Department of Trauma and Orthopaedic Surgery, Klinikum Nuernberg, Breslauer Str. 201, 90471, Nuremberg, Germany,
Arch Orthop Trauma Surg. 2013 Nov;133(11):1527-31. doi: 10.1007/s00402-013-1845-z. Epub 2013 Sep 1.
To evaluate changes in hospital length-of-stay and time-to-operation of older hip fracture patients before and after the foundation of a co-managed Geriatric Fracture Center (GFC).

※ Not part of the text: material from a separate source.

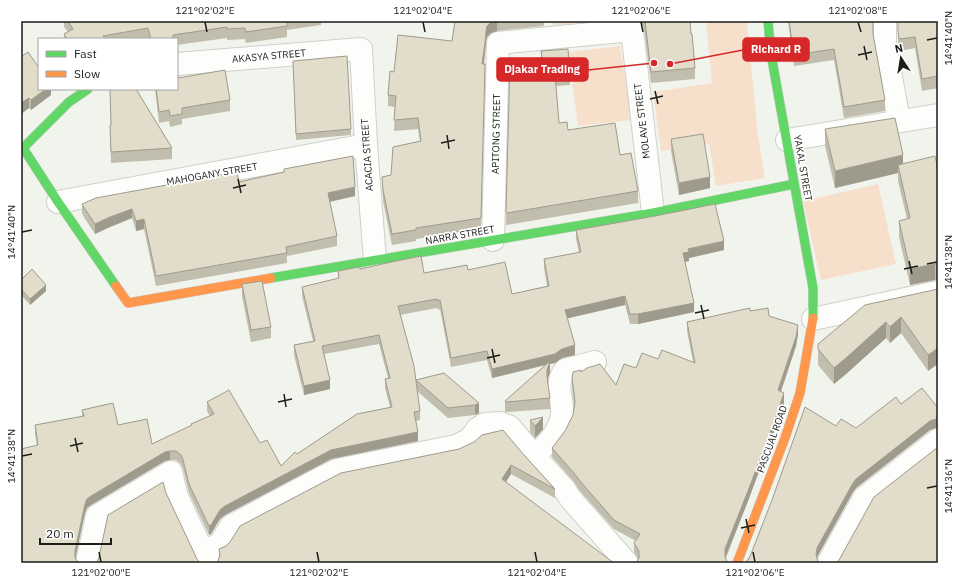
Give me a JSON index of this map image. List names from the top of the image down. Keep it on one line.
{"streets":{"street":["AKASYA STREET","MOLAVE STREET","APITONG STREET","ACACIA STREET","YAKAL STREET","MAHOGANY STREET","NARRA STREET","PASCUAL ROAD"]},"crossings":[["AKASYA STREET","ACACIA STREET"],["MOLAVE STREET","APITONG STREET"],["MOLAVE STREET","NARRA STREET"],["APITONG STREET","NARRA STREET"],["ACACIA STREET","MAHOGANY STREET"],["ACACIA STREET","NARRA STREET"],["YAKAL STREET","NARRA STREET"],["YAKAL STREET","PASCUAL ROAD"],["MAHOGANY STREET","NARRA STREET"]],"places":["Djakar Trading","Richard R"],"legend":["Fast","Slow"],"scale_bar":"20 m","north":"top","coordinates":["121°02'02\"E","121°02'04\"E","121°02'06\"E","121°02'08\"E","14°41'40\"N","14°41'38\"N","14°41'36\"N","121°02'00\"E"]}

A co-managed GFC was established in a German level-1 trauma center. In a retrospective cohort study, we analyzed femoral neck fracture patients >60 years treated with hemiarthroplasty. Patients treated within the first year after foundation of the GFC were compared to the patients treated during the year before. One-way ANOVA was performed to identify differences regarding time-to-operation and hospital length-of-stay.

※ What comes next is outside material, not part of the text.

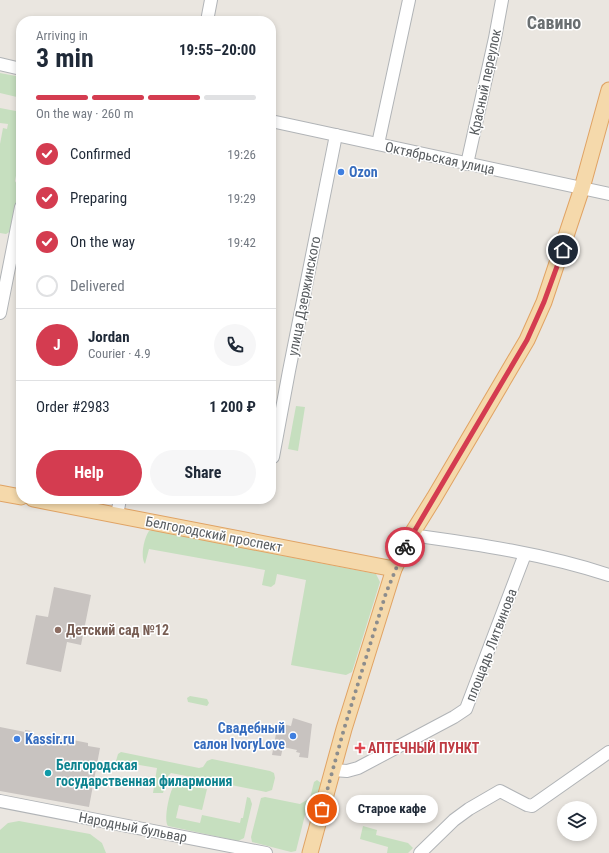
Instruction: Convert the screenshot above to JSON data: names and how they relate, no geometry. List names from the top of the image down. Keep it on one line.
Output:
{"streets":{"main road":["Белгородский проспект"],"street":["Красный переулок","Октябрьская улица","улица Дзержинского","площадь Литвинова","Народный бульвар"]},"crossings":[["Красный переулок","Октябрьская улица"],["Октябрьская улица","улица Дзержинского"]],"districts":["Савино"],"places":{"other":["Ozon","Детский сад №12","Свадебный салон IvoryLove","Kassir.ru","Белгородская государственная филармония","Старое кафе"],"health":["АПТЕЧНЫЙ ПУНКТ"]},"page":{"heading":["3 min","Arriving in","19:55–20:00"],"panel":["Jordan","Courier · 4.9","Order #2983","1 200 ₽"],"bar":"On the way · 260 m","list":[["Confirmed","19:26"],["Preparing","19:29"],["On the way","19:42"],"Delivered"],"round":"J","buttons":["Help","Share"],"bubble":"Старое кафе"}}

One hundred and fourteen patients of the GFC were compared to 169 patients previously treated without co-management. Mean patient age did not significantly differ (81.9 vs. 81.5 years; p = 0.7), nor did gender distribution. Hospital length-of-stay was significantly shorter after foundation of the GFC (13.9 vs. 16.8 days; p = 0.007). The same is true for the interval between hospital admission and operation, which decreased from 3.1 to 2.1 days (p = 0.029). Early surgical complication rate was not significantly affected by GFC foundation (7.7 % pre-GFC vs. 9.6 % GFC; p = 0.6), nor was inpatient mortality (5.9 % pre-GFC vs. 4.4 % GFC; p = 0.6). Subgroup analysis revealed that GFC patients without early surgical complications displayed a reduced length-of-stay (LOS), whereas LOS was even prolonged in GFC patients with surgical complications.

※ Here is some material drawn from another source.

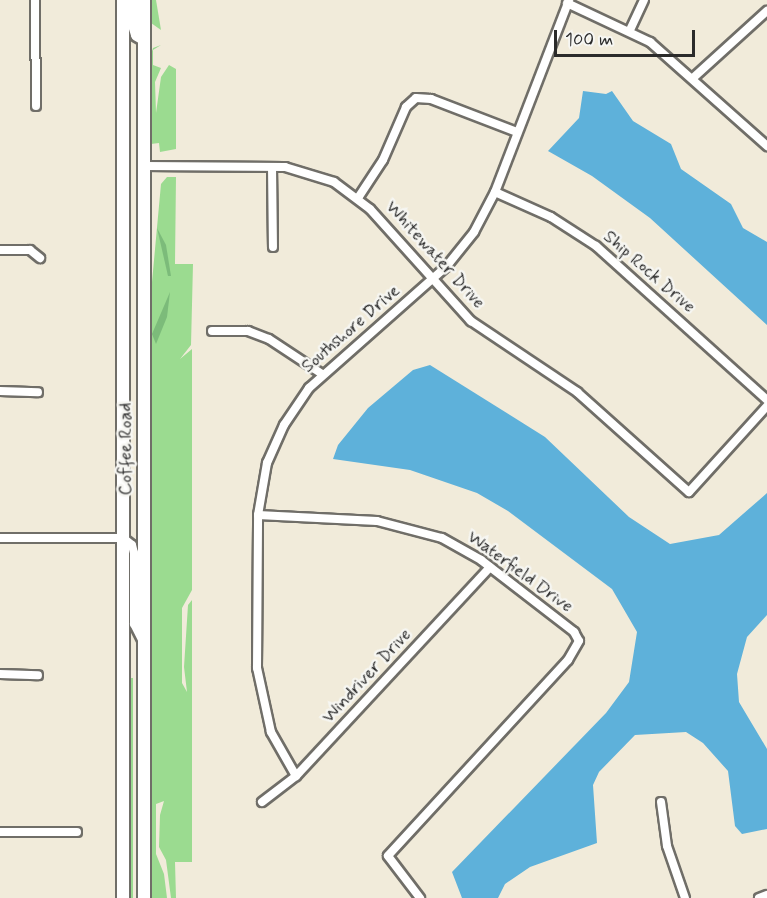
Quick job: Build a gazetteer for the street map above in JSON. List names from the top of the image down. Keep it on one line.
{"streets":{"main road":["Coffee Road"],"street":["Whitewater Drive","Ship Rock Drive","Southshore Drive","Waterfield Drive","Windriver Drive"]},"crossings":[["Whitewater Drive","Southshore Drive"],["Whitewater Drive","Coffee Road"],["Ship Rock Drive","Southshore Drive"],["Southshore Drive","Waterfield Drive"],["Southshore Drive","Windriver Drive"],["Waterfield Drive","Windriver Drive"]],"scale_bar":"100 m"}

A co-managed GFC offering an organized fracture program for the elderly can reduce hospital length-of-stay and time-to-operation in hip fracture patients. A significant effect can be observed within the first year after establishment of a GFC.
评估老年髋部骨折患者在共管老年骨折中心(GFC)成立前后的住院时间和手术时间的变化。
在德国一级创伤中心建立了共管 GFC。在一项回顾性队列研究中,我们分析了接受人工股骨头置换术治疗的>60 岁股骨颈骨折患者。将 GFC 成立后第一年接受治疗的患者与前一年接受治疗的患者进行比较。采用单因素方差分析比较手术时间和住院时间的差异。
114 名 GFC 患者与 169 名未接受共管治疗的患者进行了比较。患者年龄无显著差异(81.9 岁比 81.5 岁;p=0.7),性别分布也无差异。GFC 成立后住院时间明显缩短(13.9 天比 16.8 天;p=0.007)。从入院到手术的间隔时间也从 3.1 天缩短至 2.1 天(p=0.029),这同样是 GFC 成立的结果。GFC 成立并未显著影响早期手术并发症发生率(GFC 前为 7.7%,GFC 为 9.6%;p=0.6),住院死亡率也无差异(GFC 前为 5.9%,GFC 为 4.4%;p=0.6)。亚组分析显示,无早期手术并发症的 GFC 患者的住院时间缩短(LOS),而 GFC 有手术并发症的患者的 LOS 甚至延长。
管理老年骨折患者的共管 GFC 可缩短髋部骨折患者的住院时间和手术时间。在 GFC 成立后的第一年可以观察到显著的效果。